Normally, DNS blacklists encode reply in A record from some private network (namely, 127.0.0.0/8). Encoding varies from one service to another. Some lists use bits encoding, where a single DNS list or error message is encoded as a bit in the least significant octet of the IP address. For example, if bit 1 encodes LISTA and bit 2 encodes LISTB, then we need to perform bitwise OR for each specific bit to decode reply:

 127.0.0.3 -> LISTA | LISTB -> both bit symbols are added
 127.0.0.2 -> LISTB only
 127.0.0.1 -> LISTA only

This encoding can save DNS requests to query multiple lists one at a time.

Some other lists use direct encoding of lists by some specific addresses. In this case you should define results decoding principle in ips section not bits since bitwise rules are not applicable to these lists. In ips section you explicitly match the ip returned by a list and its meaning.

IP lists

From rspamd 1.1 it is also possible to do two step checks:

  1. Resolve IP addresses of each URL
  2. Check each IP resolved against SURBL list

In general this procedure could be represented as following:

  • Check A or AAAA records for example.com
  • For each ip address resolve it using reverse octets composition: so if IP address of example.com is 1.2.3.4, then checks would be for 4.3.2.1.uribl.tld

For example, SBL list of spamhaus project provides such functions using ZEN multi list.

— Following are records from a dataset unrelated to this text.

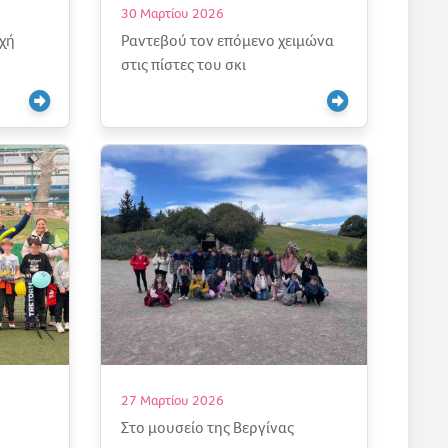
30 Μαρτίου 2026
χή
Ραντεβού τον επόμενο χειμώνα
στις πίστες του σκι
27 Μαρτίου 2026
Στο μουσείο της Βεργίνας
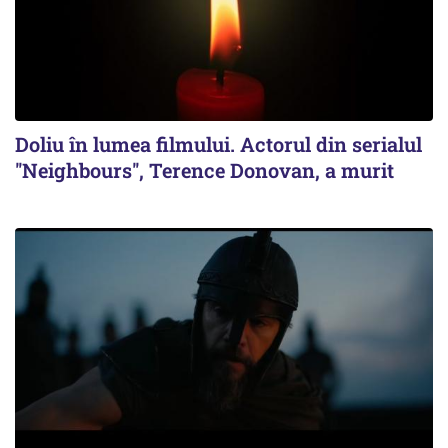
Doliu în lumea filmului. Actorul din serialul
''Neighbours'', Terence Donovan, a murit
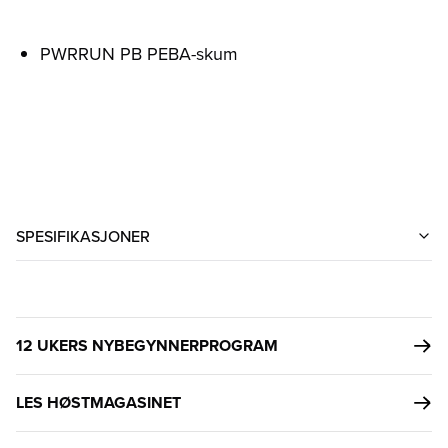
PWRRUN PB PEBA-skum
SPESIFIKASJONER
12 UKERS NYBEGYNNERPROGRAM
LES HØSTMAGASINET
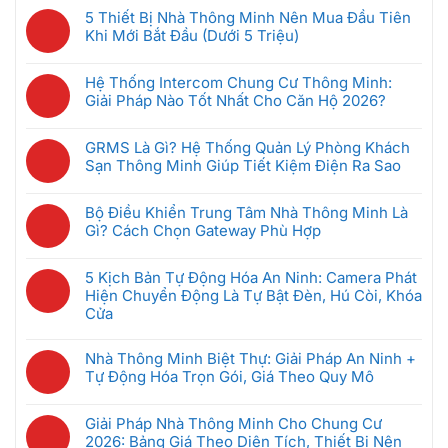
có
5 Thiết Bị Nhà Thông Minh Nên Mua Đầu Tiên
bình
Khi Mới Bắt Đầu (Dưới 5 Triệu)
luận
Không
ở
có
Camera
Hệ Thống Intercom Chung Cư Thông Minh:
bình
An
Giải Pháp Nào Tốt Nhất Cho Căn Hộ 2026?
luận
Ninh
Không
ở
Không
có
5
GRMS Là Gì? Hệ Thống Quản Lý Phòng Khách
Dây
bình
Thiết
Sạn Thông Minh Giúp Tiết Kiệm Điện Ra Sao
Hoạt
luận
Bị
Không
Động
ở
Nhà
có
Thế
Hệ
Bộ Điều Khiển Trung Tâm Nhà Thông Minh Là
Thông
bình
Nào?
Thống
Gì? Cách Chọn Gateway Phù Hợp
Minh
luận
Có
Intercom
Không
Nên
ở
Bị
Chung
có
Mua
GRMS
5 Kịch Bản Tự Động Hóa An Ninh: Camera Phát
Hack
Cư
bình
Đầu
Là
Hiện Chuyển Động Là Tự Bật Đèn, Hú Còi, Khóa
Không,
Thông
luận
Tiên
Gì?
Cửa
Bảo
Minh:
ở
Khi
Hệ
Mật
Không
Giải
Bộ
Mới
Thống
Ra
có
Pháp
Nhà Thông Minh Biệt Thự: Giải Pháp An Ninh +
Điều
Bắt
Quản
Sao
bình
Nào
Tự Động Hóa Trọn Gói, Giá Theo Quy Mô
Khiển
Đầu
Lý
luận
Tốt
Trung
(Dưới
Không
Phòng
ở
Nhất
Tâm
5
có
Khách
Giải Pháp Nhà Thông Minh Cho Chung Cư
5
Cho
Nhà
Triệu)
bình
Sạn
2026: Bảng Giá Theo Diện Tích, Thiết Bị Nên
Kịch
Căn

This is included in rspamd default configuration:

    rule {
        suffix = "zen.spamhaus.org";
        symbol = "ZEN_URIBL";
        resolve_ip = true;
        ips {
            URIBL_SBL = "127.0.0.2";
        }
    }

Disabling SURBLs

Rules can be disabled by setting the enabled setting to false. This allows for easily disabling SURBLs without overriding the full default configuration. The example below could be added to /etc/rspamd/local.d/surbl.conf to disable the RAMBLER_URIBL URIBL.

rules {
  "RAMBLER_URIBL" {
    enabled = false;
  }
}

Use of URL redirectors

SURBL module is designed to work with url_redirector module which can help to resolve some known redirectors and extract the real URL to check with this module. Please refer to the module’s documentation about how to work with it. SURBL module will automatically use that results.